Mercury Systems, Inc. announced unaudited consolidated earnings results for the second quarter and six months ended December 31, 2013. For the quarter, revenues were $53.1 million, an increase of $3.3 million, or 7%, compared to the second quarter of fiscal 2013, as revenues from defense customers increased $5.3 million and revenues from commercial customers decreased $2.0 million. GAAP net loss for was $1.0 million, or a loss of $0.03 per basic and diluted share, compared to GAAP net loss of $4.8 million, or $0.16 per basic and diluted share, for the prior year's second quarter. Adjusted EBITDA was $5.1 million, compared to $1.0 million for the prior year's second quarter. Cash flows from operating activities were a net inflow of $7.4 million compared to a net inflow of $1.6 million in the second quarter of fiscal 2013. Free cash flow, defined as cash flow from operating activities less capital expenditures was a net inflow of $4.5 million, compared to a net inflow of $0.8 million in the second quarter of fiscal 2013. Loss from operations was $2,070,000 compared to $7,079,000 for the same period in last year. Capital expenditures were $2,826,000 compared to $746,000 for the same period in last year. Loss before income taxes was $1,638,000 against $6,976,000 a year ago period.

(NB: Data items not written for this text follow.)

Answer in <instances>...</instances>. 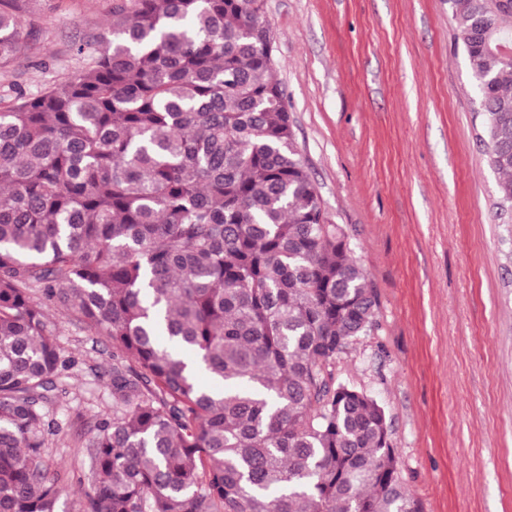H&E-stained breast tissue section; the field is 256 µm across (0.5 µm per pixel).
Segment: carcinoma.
Segmentation results:
<instances>
[{"instance_id": "carcinoma-1", "label": "carcinoma", "mask_w": 512, "mask_h": 512, "mask_svg": "<svg viewBox=\"0 0 512 512\" xmlns=\"http://www.w3.org/2000/svg\"><path fill=\"white\" fill-rule=\"evenodd\" d=\"M0 0V69L24 67ZM512 209V0H448ZM264 0H112L73 76L0 108V512H57L51 303L112 346L83 512H421L387 414L336 378L378 296L325 211ZM42 298L35 300L31 290ZM191 354L222 385L204 389Z\"/></svg>"}]
</instances>
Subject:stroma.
Instances as JSON below:
<instances>
[{"label":"stroma","mask_w":512,"mask_h":512,"mask_svg":"<svg viewBox=\"0 0 512 512\" xmlns=\"http://www.w3.org/2000/svg\"><path fill=\"white\" fill-rule=\"evenodd\" d=\"M264 5L296 141L378 295L375 329L336 375L385 408L422 512H512V227L496 219L448 0ZM111 19L112 0H30L26 69L0 70V95L77 71L70 43ZM48 319L76 365L45 453L65 487L57 512H80L81 428L112 408L90 368L112 349L57 309Z\"/></svg>","instance_id":"1"}]
</instances>
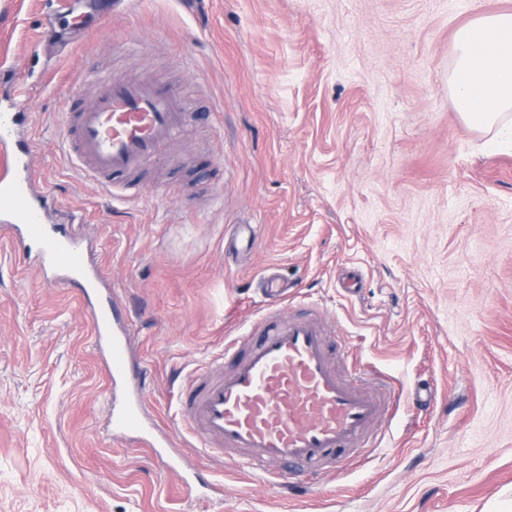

For the six months, the company's net revenues were $107,030,000 compared to $99,232,000 for the same period in last year. Loss from operations was $6,023,000 compared to $18,263,000 for the same period in last year. Net loss was $3,301,000 or $0.11 per basic and diluted share compared to $11,984,000 or $0.40 per basic and diluted share for the same period in last year. Net cash provided by operating activities was $9,531,000 compared to $8,390,000 for the same period in last year. Capital expenditures were $3,934,000 compared to $1,726,000 for the same period in last year. Adjusted EBITDA was $8,711,000 compared to $2,641,000 for the same period in last year. Free cash flow was $5,597,000 compared to free cash outflow of $10,116,000 for the same period in last year. Loss before income taxes was $5,173,000 against $17,827,000 a year ago period.

The company provided earnings guidance for the third quarter, second half and fiscal year 2014. For the quarter, revenues are currently forecasted to be in the range of $50 million to $56 million. At this range, GAAP net loss per share is expected to be in the range of a net loss of $0.09 to $0.15 per share. Adjusted EBITDA is expected to be in the range of $1.0 million to $4.1 million. Within stated revenue guidance, the company is providing gross margins of between 38% and 40% for the third quarter, which is below the 47% gross margin generated in second quarter. The reduction in gross margin is mainly due to product mix as the second quarter included a greater proportion of higher margin digital signal processing revenue that had not been previously anticipated. Excluding restructuring charges, the loss per share for the third quarter is estimated to be in the range of $0.03 to $0.09 per share. The loss per share forecast assumes an income tax benefit of approximately 36% for the third quarter, which is comparable to the second quarter. This forecasted tax rate assumes no benefit for the remainder of fiscal 2014 from the federal research and development tax credit, which expired on December 31, 2013. Consistent with the second quarter the loss per share range forecasted for the third quarter includes an approximate $0.04 per share impact from the amortization of intangible assets. Operating cash flow from cash earnings is expected to be offset by higher receivables related working capital due to the unusually high second quarter collections and capital expenditure levels that are estimated to be comparable to the second quarter.

For full year, revenues are projected to be in the range of $215 million to $225 million. At this range, GAAP net loss per share is estimated to be in the range of a net loss of $0.20 to $0.34 per share. Adjusted EBITDA is expected to be in the range of $14.0 million to $20.0 million. At the higher end of the guidance range, net of anticipated restructuring charges, the company expects to achieve profitability in the second half of fiscal 2014. The company expects gross margin to be between 42% and 43%, which is slightly below the first half gross margin due to a more favorable product mix in the second quarter and its adverse impact on forecasted third quarter gross margin. Excluding restructuring charges the loss per share is anticipated to be between $0.10 and $0.24 per share.

The company is anticipating mid-single digit to low double digit revenue growth in the second half driven largely by Aegis, SEWIP Block 2, LRIP, Patriot and JSF. Achieving the favorable end of the latter loss per share range would result in profitability excluding restructuring charges for the second half of fiscal 2014.